Foundations of Law
Full course description
This course will introduce students to the historical, philosophical, and economic foundations of law, a thorough understanding of which being indispensable in order to arrive at a true comprehension of the positive law. Through the lens of three meta-juridical disciplines, students will be confronted with questions regarding the nature of the law and its (ideal) role in society. First, the law will be examined from a legal-historical perspective to make students aware of the main political, social, and cultural events throughout history that shaped the (Western) European legal systems of today. The second discipline of philosophy of law will guide students through the normative foundations of law, comparing legal norms with those of a social, political, or moral nature and whilst dealing with questions concerning the justification and enforceability of state law. Third, students will be introduced to the multidisciplinary study of law and economics, to raise awareness of the economic reasoning behind – as well as the economic consequences of – legislative and contractual decisions. The course will employ a chronological approach that guides students – in the form of both lectures and tutorials – through the main events and the most influential actors which constitute the Foundations of (European) law.

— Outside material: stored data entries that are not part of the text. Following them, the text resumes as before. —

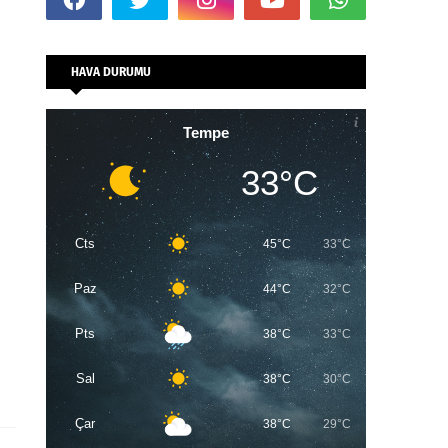
HAVA DURUMU
Tempe
33°C
Cts
45°C
33°C
Paz
44°C
32°C
Pts
38°C
33°C
Sal
38°C
30°C
Çar
38°C
29°C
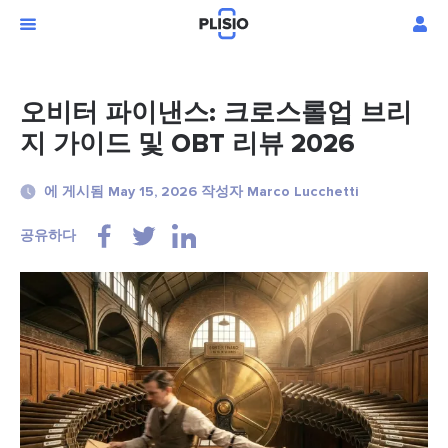
오비터 파이낸스: 크로스롤업 브리
지 가이드 및 OBT 리뷰 2026
에 게시됨 May 15, 2026 작성자 Marco Lucchetti
공유하다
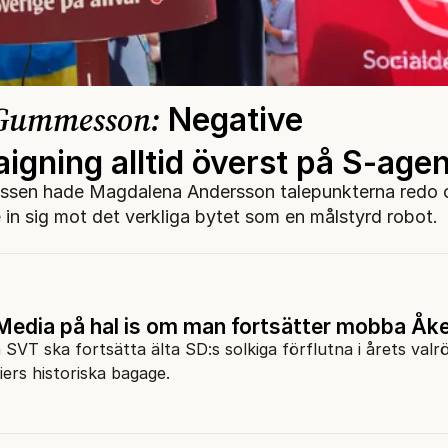
 Gummesson:
Negative
igning alltid överst på S-age
ussen hade Magdalena Andersson talepunkterna redo 
e in sig mot det verkliga bytet som en målstyrd robot.
edia på hal is om man fortsätter mobba Åk
T ska fortsätta älta SD:s solkiga förflutna i årets valr
iers historiska bagage.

Following successful completion of this course, students will:
- understand the main theories and developments of legal history, legal philosophy, and law & economics.

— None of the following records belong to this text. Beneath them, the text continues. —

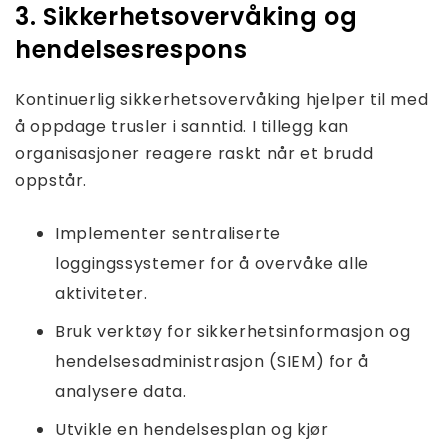
3. Sikkerhetsovervåking og
hendelsesrespons
Kontinuerlig sikkerhetsovervåking hjelper til med
å oppdage trusler i sanntid. I tillegg kan
organisasjoner reagere raskt når et brudd
oppstår.
Implementer sentraliserte
loggingssystemer for å overvåke alle
aktiviteter.
Bruk verktøy for sikkerhetsinformasjon og
hendelsesadministrasjon (SIEM) for å
analysere data.
Utvikle en hendelsesplan og kjør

- be able to explain key concepts of legal history, legal philosophy, and law & economics.
- be able to make connections between legal and meta-legal knowledge.
- be able to describe the historical context and the developments throughout history of key legal concepts in order to interpret the changes they underwent.
- be able to analyse and critically reflect on the role of law as an instrument for both societal control and societal change, that is, the law as a tool for reproducing economic, political, racial, and gendered structures of domination, and the law as a source of social emancipation.
- be able to construct the pathways and contingencies of legal developments in Europe and beyond, based on normative, and other societal factors.
- be able to formulate explicit normative standards, based on different legal-philosophical, legal-historical, and economical approaches.
- be able to evaluate possible legal solutions for contentious issues in current political debates that require a resolution through the law as a form of practical reason and place them against explicit normative standards.
None, other than that students were admitted to the bachelor European Law School.